Presseerklärung

Das Unbehagen mit der Optionskommune

Der Rat der Stadt Essen hat ohne zeitliche Not im September 2010 mehrheitlich beschlossen, sich als Optionskommune zu bewerben. Der Erwerbslosenausschuss von Ver.di und die BG45 e.V. können diese Entscheidung nicht befürworten. Lediglich die Fraktion DIE LINKE. hatte einen Antrag auf eine Anhörung gestellt, welcher abgelehnt wurde.
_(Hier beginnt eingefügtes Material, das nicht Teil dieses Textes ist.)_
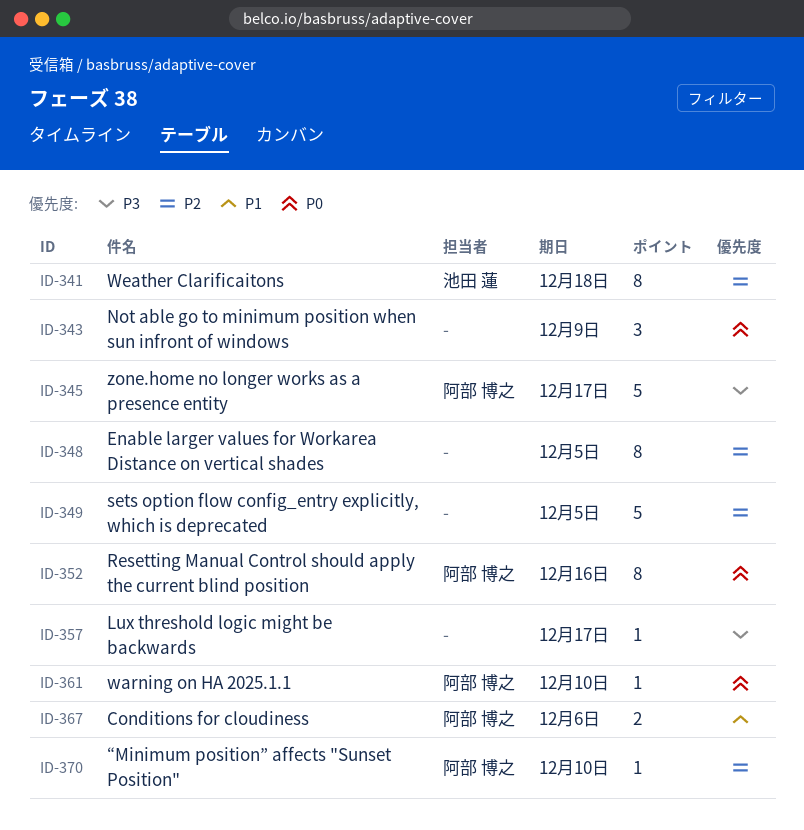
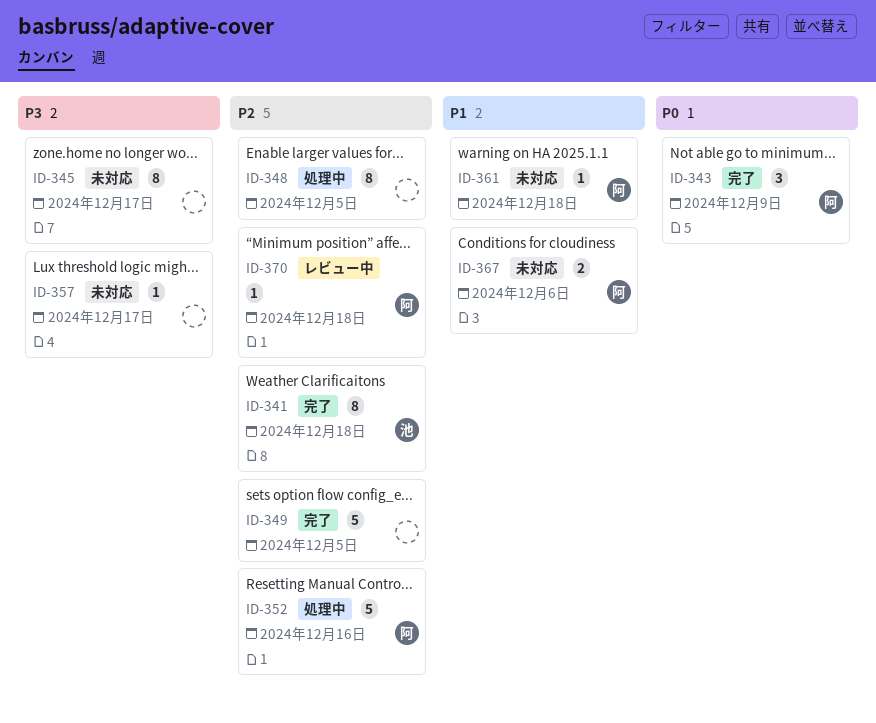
ID-343, owner: none -> 阿部 博之
ID-345, owner: 阿部 博之 -> none
ID-345, estimate: 5 -> 8
ID-352, priority: P0 -> P2
ID-352, estimate: 8 -> 5
ID-361, priority: P0 -> P1
ID-361, due: Dec 10 -> Dec 18
ID-370, due: Dec 10 -> Dec 18

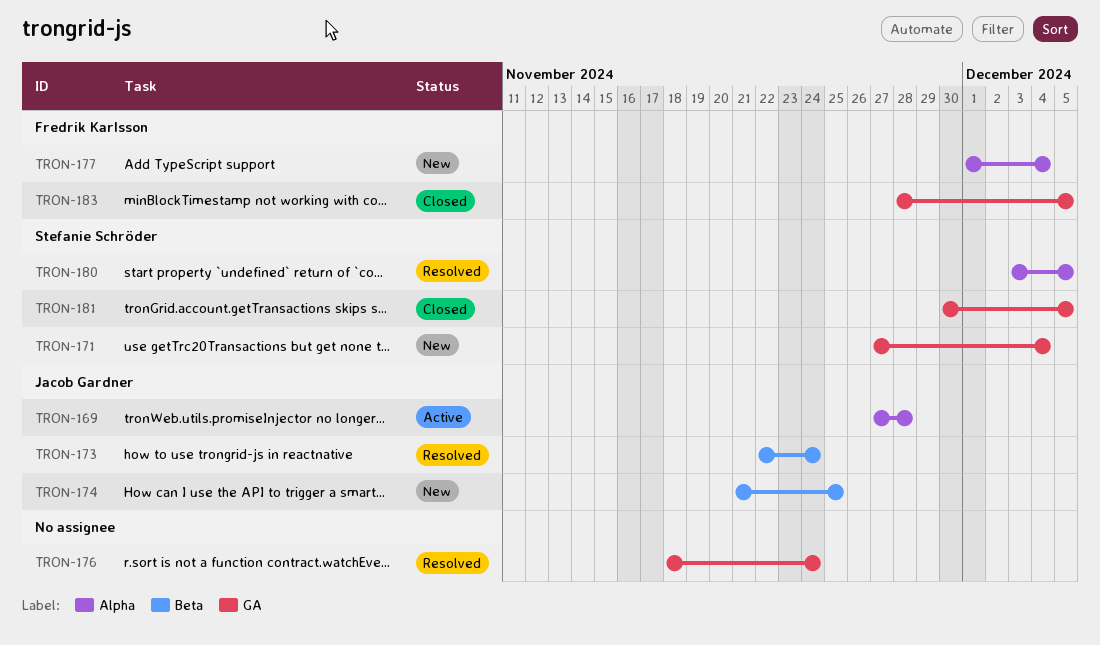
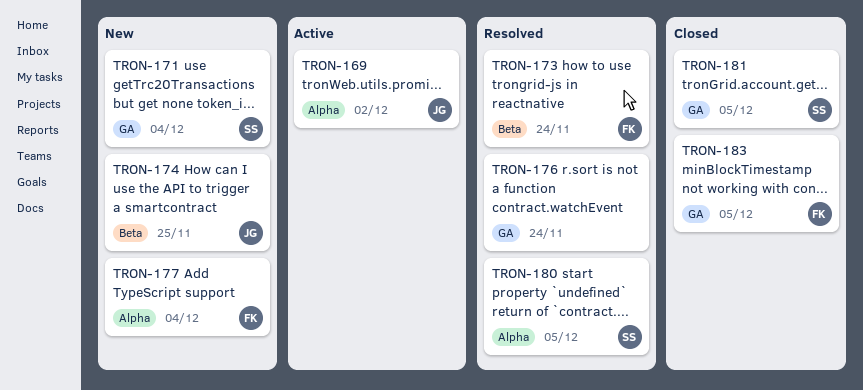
TRON-169, due: Nov 28 -> Dec 2
TRON-173, owner: Jacob Gardner -> Fredrik Karlsson

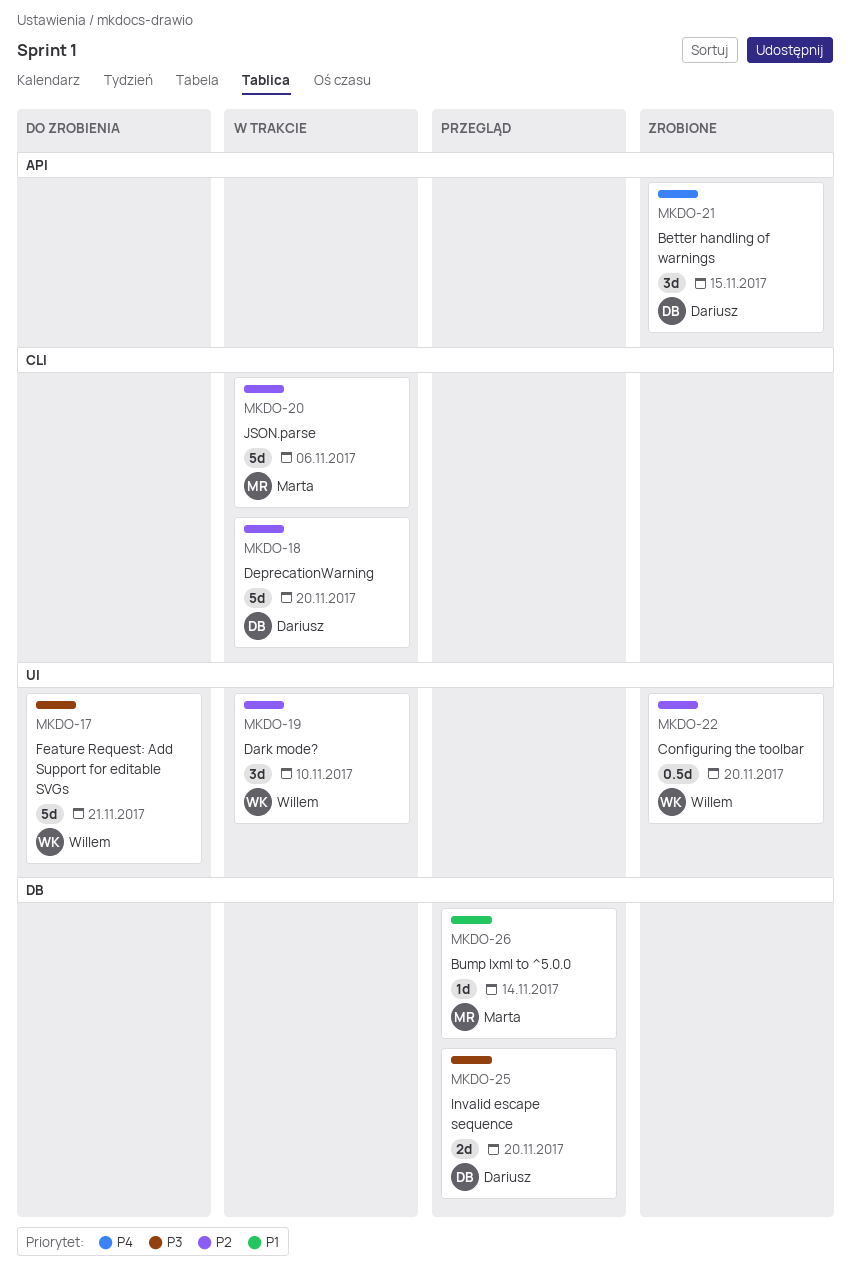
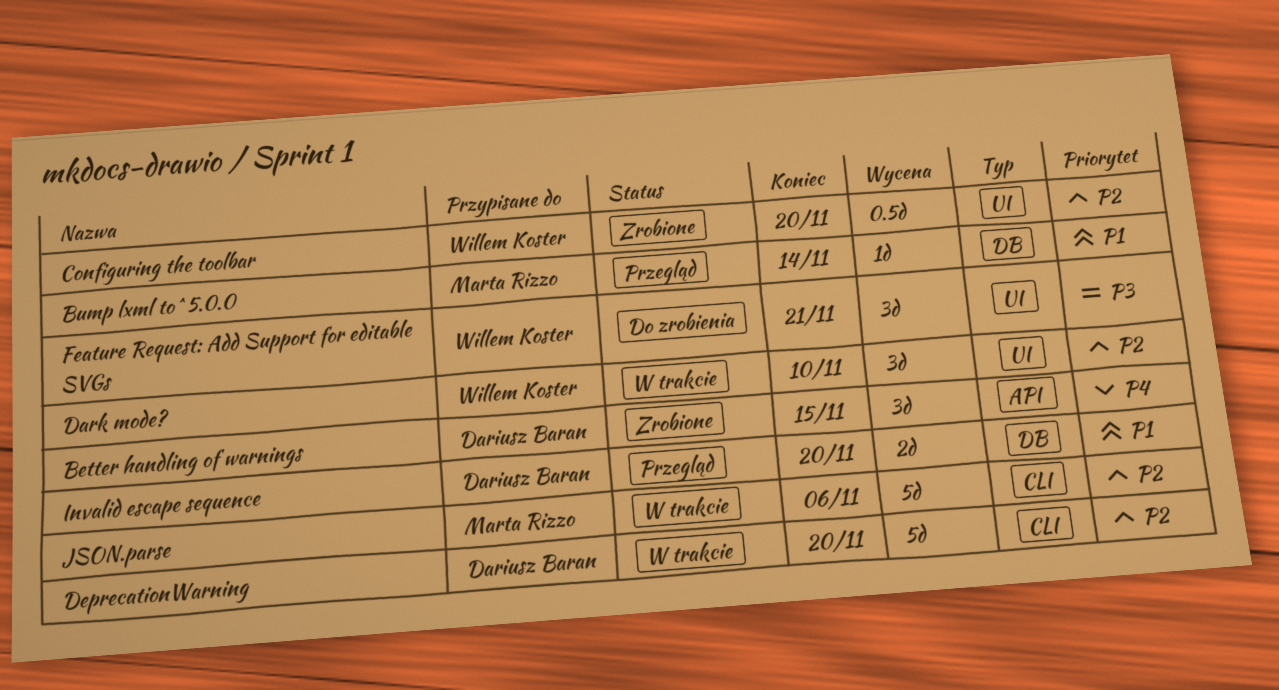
Feature Request: Add Support for editable SVGs, estimate: 5d -> 3d
Invalid escape sequence, priority: P3 -> P1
Der Kostenplan der Stadt Essen für die Umstellung auf die alleinige Aufgabenwahrung im Rechtskreis SGB II wird von uns angezweifelt. Wir befürchten, die benötigten Finanzmittel für Personal, Schulung, Software und Gebäuden/Mieten/Ausstattungen werden höher sein als angegeben.

Die Optionskommune unterliegt nicht mehr der Aufsicht des BMAS und ist auch nicht mehr an Dienstanweisungen der Agentur für Arbeit gebunden. Die alleinige Entscheidung über Verteilung der Eingliederungsmittel obliegt der Kommune. Das BMAS darf ¼ jährlich Zahlen veröffentlichen.

Die Erfahrungen der letzten fünf Jahre mit der ARGE bezeichnen Erwerbslose als „Landrecht“. Mit einer Änderung nach der Umstellung ist nicht zu rechnen. Den MitarbeiterInnen in der Armutsverwaltung fließt noch mehr Machtbefugnis zu.
Zum Beispiel ist zu erwarten, daß künftige Bescheide noch unverständlicher sein werden als bisher. Die Eingliederungsvereinbarung wird künftig zu einem Verwaltungsakt, kann von einem Leistungsbezieher nicht mehr mitgestaltet oder mitverhandelt werden. Wir vermuten, daß Integrationsmaßnahmen stärker in Richtung Ein-Euro-Jobs gehen und Bürgerarbeit durch die Hintertür eingeführt werden kann. Wir misstrauen dem Argument, daß die Optionskommune noch effektiver, weil „Kunden“ noch passgenauer in Maßnahmen gepresst werden können. Die ARGE hat es bisher auch nicht geschafft, daß eine Maßnahme auf den ersten Arbeitsmarkt führt. Für behinderte Erwerbslose reicht die Vermittlung in Behindertenwerkstätten, oder aber in eine sozialversicherungspflichtige Tätigkeit für die Dauer von 6 Monaten, oder in die Entgeldvariante. Wir trauen der Optionskommune nicht zu, das SGB II aus der Sackgasse herauszuführen.

Die Optionskommune muß sich eine eigene Satzung geben.
Wer erarbeitet die Satzung?
Wer kontrolliert die Mittelvergabe? Wer kontrolliert die Vermittlungsergebnisse in den ersten Arbeitsmarkt? Es sind die Kommunalpolitiker in den Fraktionen, in den Ausschüssen, welche die Optionskommune unbedingt wollen.

Anstatt dem Urteil des BVG aus 2007 zufolgen, daß staatlich hoheitliche und kommunale Aufgaben getrennt verwaltet werden sollten, wird durch Schaffung der Optionskommune das Gegenteil installiert, durch Verfassungsänderung.

Wir fordern eine Anhörung im Rat der Stadt Essen. Fragen müssen gestellt werden können, nicht nur von Politikern, sondern auch von Erwerbslosen und ihren Vertretungen. Wir fordern, daß Vertreter der Gewerkschaften und der Sozialverbände an der Gestaltung der Satzung beteiligt werden.

Und wir fordern alle Erwerbslosen auf, sich einzumischen.

Marion Manneck – Vorsitzende Erwerbslosenausschuss Ver.di
Waltraut Steuer – Vorsitzende BG45 e.V.